# Free Oyster Wednesday - Lattitudes at the Hilton on Pensacola Beach



## BananaTom (Feb 16, 2008)

*For those who do not know, LoupGarou, aka Mike Cosse, forum member, is the Food and Beverage manager at the Hilton and Hampton on Pensacola beach. *

*During this past summer he and his staff provided free oysters to the general public at Gilligan's Tiki Hut at the Hampton. *

*As winter arrived, Gilligan's Tiki Hut closed until spring. LoupGarou moved the free oyster night to the Hilton's Latitude Tiki Bar, pool side. *

*They will continue serving the free oysters on a half shellat this location until spring. Gilligan's will under go complete renovations and be ready for a spring time Grand Reopening.*

*PFF members are always invited to Free Oyster Wednesday. Make sure you mention you are from the Forum. The staffwill take good care of you.*


----------



## BIGRIGZ (Oct 2, 2007)

Free Oysters sounds pretty good...How's he plan to keep the PFF from eating him out of business??

One oyster each or something....


----------



## BananaTom (Feb 16, 2008)

> *BIGRIGZ (12/30/2009)*Free Oysters sounds pretty good...How's he plan to keep the PFF from eating him out of business??
> 
> One oyster each or something....


*He has NO Problems at all with keeping up with the PFF oyster eaters,as he has proven many many times in the past. Ask anyone that has been. The Wed. Night crowd has not been in a while, and some have asked me if they still do it. *

*They started it long before the PFF started going there, and have continued it every Wednesday since the middle of the summer, and will keep on doing it. They love the turn out of the locals, not just the PFFer's,it is just that simple.*

*But the PFFer's are always welcome. *


----------



## BananaTom (Feb 16, 2008)

> *BIGRIGZ (12/30/2009)*One oyster each or something....
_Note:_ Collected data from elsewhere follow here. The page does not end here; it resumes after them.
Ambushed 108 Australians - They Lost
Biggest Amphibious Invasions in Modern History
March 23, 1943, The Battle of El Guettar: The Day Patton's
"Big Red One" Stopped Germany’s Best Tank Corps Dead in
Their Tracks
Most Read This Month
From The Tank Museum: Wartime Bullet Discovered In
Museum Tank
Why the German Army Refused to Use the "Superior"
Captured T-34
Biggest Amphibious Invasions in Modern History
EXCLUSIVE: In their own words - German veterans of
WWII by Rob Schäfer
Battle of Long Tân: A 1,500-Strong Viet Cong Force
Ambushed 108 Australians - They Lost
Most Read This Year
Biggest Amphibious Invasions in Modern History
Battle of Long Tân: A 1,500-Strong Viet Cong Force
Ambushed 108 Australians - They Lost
_*I eat 3 - 4 dozen each time I go !!!!*_


----------



## BIGRIGZ (Oct 2, 2007)

_*I eat 3 - 4 dozen each time I go !!!!*_



Whoa! That's good for the libido!!:clap


----------



## ironman172 (Sep 28, 2007)

If you go...TIP BIG!!!....take care of who is taking care of you:clap


----------



## Last Drop (Oct 3, 2007)

*So have they moved it back to Gilligan's Tiki Hut? :hungry ... I made it a couple times at Gilligan's last year. Good times for sure.......*</p>


----------



## BananaTom (Feb 16, 2008)

> *Last Drop (23/04/2010)*
> 
> 
> *So have they moved it back to Gilligan's Tiki Hut? :hungry ... I made it a couple times at Gilligan's last year. Good times for sure.......*</p>


*Yes*


----------